Work with collections

Collections store documents in Serverless (Vector) databases. Collections are best for semi-structured data.

With the Data API clients, use the Database class to manage collections and the Collection class to work with the data in collections.

Serverless (Vector) databases created after June 24, 2024 can have approximately 10 collections. Databases created before this date can have approximately 5 collections. The collection limit is based on the number of indexes.

For more information about the Data API and clients, see Get started with the Data API.

The defaultId option

After you create a collection, you can’t change the defaultId option.

The defaultId option controls how the Data API allocates an _id for any document that doesn’t otherwise specify an _id value when added to a collection.

If you omit the defaultId option on createCollection, the default type is uuid. This means that the server generates a random stringified UUIDv4 as the _id for any document without an explicit _id field. This enables backwards compatibility with Data API versions 1.0.2 and earlier.
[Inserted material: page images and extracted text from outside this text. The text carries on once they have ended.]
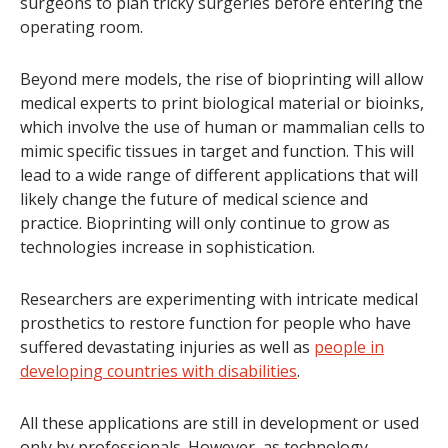
surgeons to plan tricky surgeries before entering the
operating room.
Beyond mere models, the rise of bioprinting will allow
medical experts to print biological material or bioinks,
which involve the use of human or mammalian cells to
mimic specific tissues in target and function. This will
lead to a wide range of different applications that will
likely change the future of medical science and
practice. Bioprinting will only continue to grow as
technologies increase in sophistication.
Researchers are experimenting with intricate medical
prosthetics to restore function for people who have
suffered devastating injuries as well as
people in
developing countries with disabilities
.
All these applications are still in development or used
only by professionals. However, as technology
If you include the defaultId option with createCollection, you must specify one of the following case-sensitive ID types:

  • objectId: Each document’s generated _id is an objectId.

  • uuidv6: Each document’s generated _id is a version 6 UUID. This is field-compatible with version 1 time UUIDs, and it supports lexicographical sorting.

  • uuidv7: Each document’s _id is a version 7 UUID. This is designed as a replacement for version 1 time UUID, and it is recommended for use in new systems.

  • uuid: Each document’s generated _id is a version 4 random UUID. This type is analogous to the uuid type and functions in Apache Cassandra®.

Example createCollection with defaultId

This example creates a vector-enabled collection with the default ID type set to objectId:

{
  "createCollection": {
    "name": "some_collection2",
    "options": {
      "defaultId": {
        "type": "objectId"
      },
      "vector": {
        "dimension": 1024,
        "metric": "cosine"
      }
    }
  }
}

When you use a command such as insertOne or insertMany to add documents to a collection, you don’t need to include an _id value in the request. Instead, the server generates a unique identifier for each document based on the collection’s default ID type. However, if you provide an explicit _id value, then the server uses this value instead of generating an ID. For more information about specifying document identifiers, see Work with document IDs.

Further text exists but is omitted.